→ **Check your understanding**
• 1. In the piece on presidential cycles, which two presidents are given as examples of disjunctive presidents?
• 2. From the piece on presidential cycles, repeat word for word the stretch from "Skowronek proposes that" through "parties are mobilized.".

→ **Extract provided**

┄┄┄┄┄┄┄┄┄┄

Candidates from both major parties basically always run on opposing platforms, but true challenges to existing commitments of the governing regime are rare.
For example, when George H.W. Bush and George W. Bush ran for office, they sought to extend the political and policy changes of the system put in place when Ronald Reagan won office in 1980. Their successors, whether Clinton or Obama, opposed these changes at times, but they were either not able to move past the commitments made under Reagan or acceded to them.
In the current case, neither candidate is playing the role of a Bush, Clinton or Obama. They are instead both running as though they were Reagan, looking to reject what exists and start something new.
This way of thinking about candidates and political regimes derives from the work of presidential historian Stephen Skowronek and his book “The Politics Presidents Make,” originally published in the ’90s.
Skowronek proposes that the presidency, with its intense executive powers and direct connection to the national electorate, is inherently destabilizing to political orders. The establishment of political orders and their destabilization occur in cycles, which are represented through a typology of presidents.
There are reconstructive presidents, who repudiate the past with calls for a return to original principles to redefine the modes of management (governmental commitments) and mobilization (the organization of politics and the electorate). Think Thomas Jefferson, Andrew Jackson, Abraham Lincoln, Franklin Roosevelt and Reagan, all of whom fundamentally changed the fabric of the constitutional order by altering the way that government is managed and parties are mobilized.
“In the past, reconstructive leaders have been able to dislodge old commitments, to reorient the government for political action along a different course, and to move the nation beyond the old problems toward a different set of possibilities altogether,” Skowronek writes.
These presidencies are rare.
In Skowronek’s typology, reconstructive presidencies are preceded by disjunctive presidents. These are solo operators who are often outsiders to politics or their parties. Think Herbert Hoover or Jimmy Carter. They often sell themselves as managerial experts and propose great changes to their parties’ commitments, but are incapable of squaring the circle and founder under the contradictions they helped create.

┄┄┄┄┄┄┄┄┄┄

→ **Data**
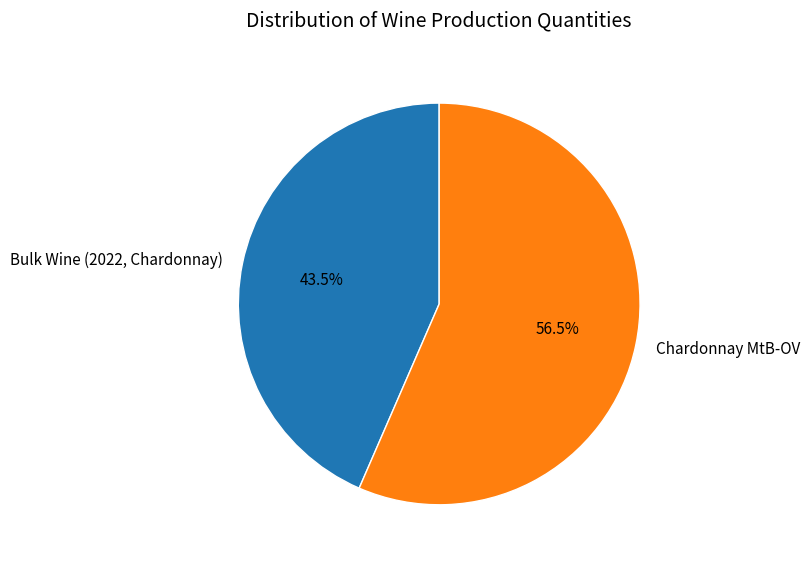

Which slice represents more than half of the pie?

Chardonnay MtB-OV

┄┄┄┄┄┄┄┄┄┄

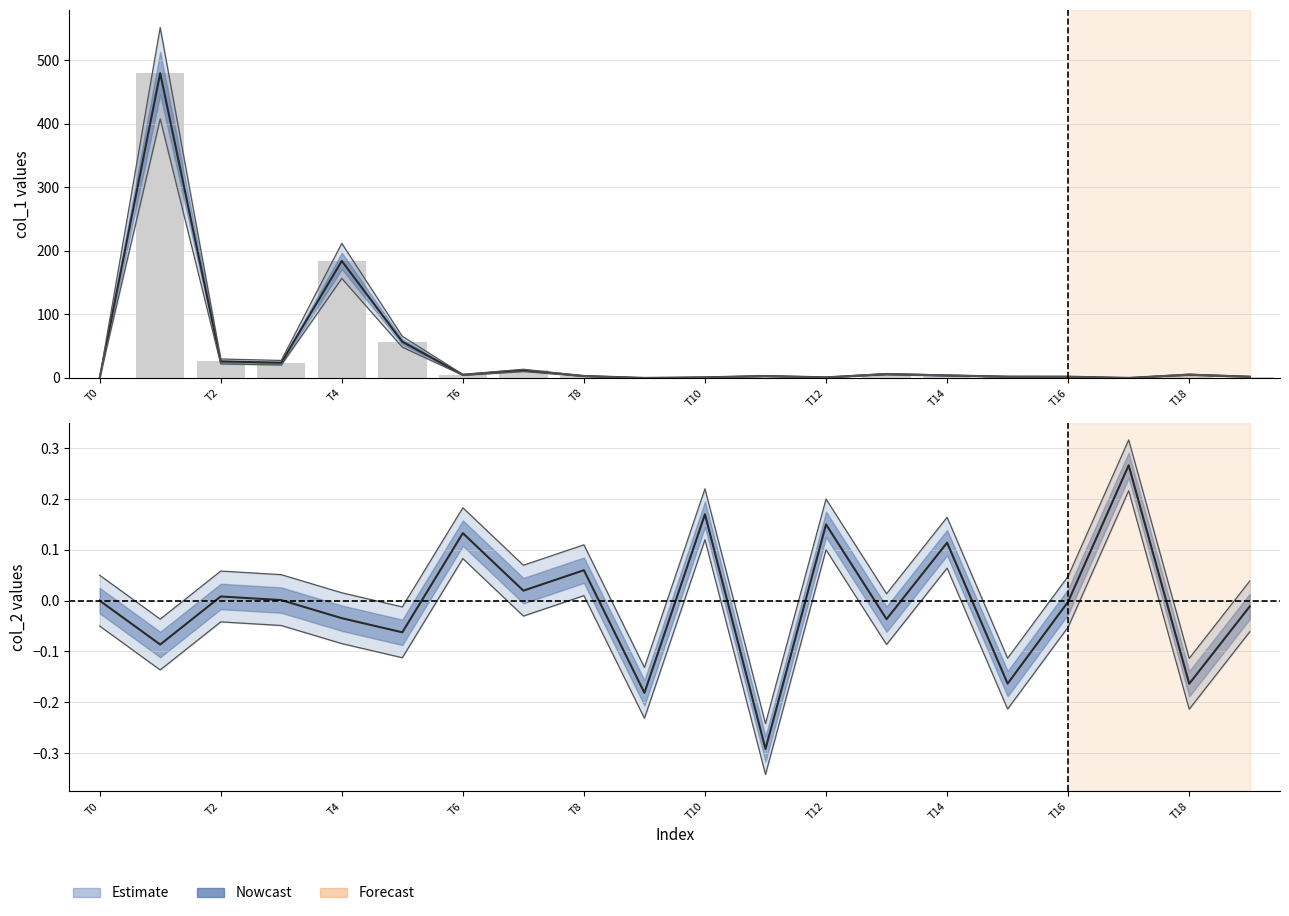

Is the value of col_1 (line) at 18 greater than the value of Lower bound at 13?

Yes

┄┄┄┄┄┄┄┄┄┄

→ **Results of the exercise**
• 1. Herbert Hoover and Jimmy Carter.

• 2.
Skowronek proposes that the presidency, with its intense executive powers and direct connection to the national electorate, is inherently destabilizing to political orders. The establishment of political orders and their destabilization occur in cycles, which are represented through a typology of presidents.
There are reconstructive presidents, who repudiate the past with calls for a return to original principles to redefine the modes of management (governmental commitments) and mobilization (the organization of politics and the electorate). Think Thomas Jefferson, Andrew Jackson, Abraham Lincoln, Franklin Roosevelt and Reagan, all of whom fundamentally changed the fabric of the constitutional order by altering the way that government is managed and parties are mobilized.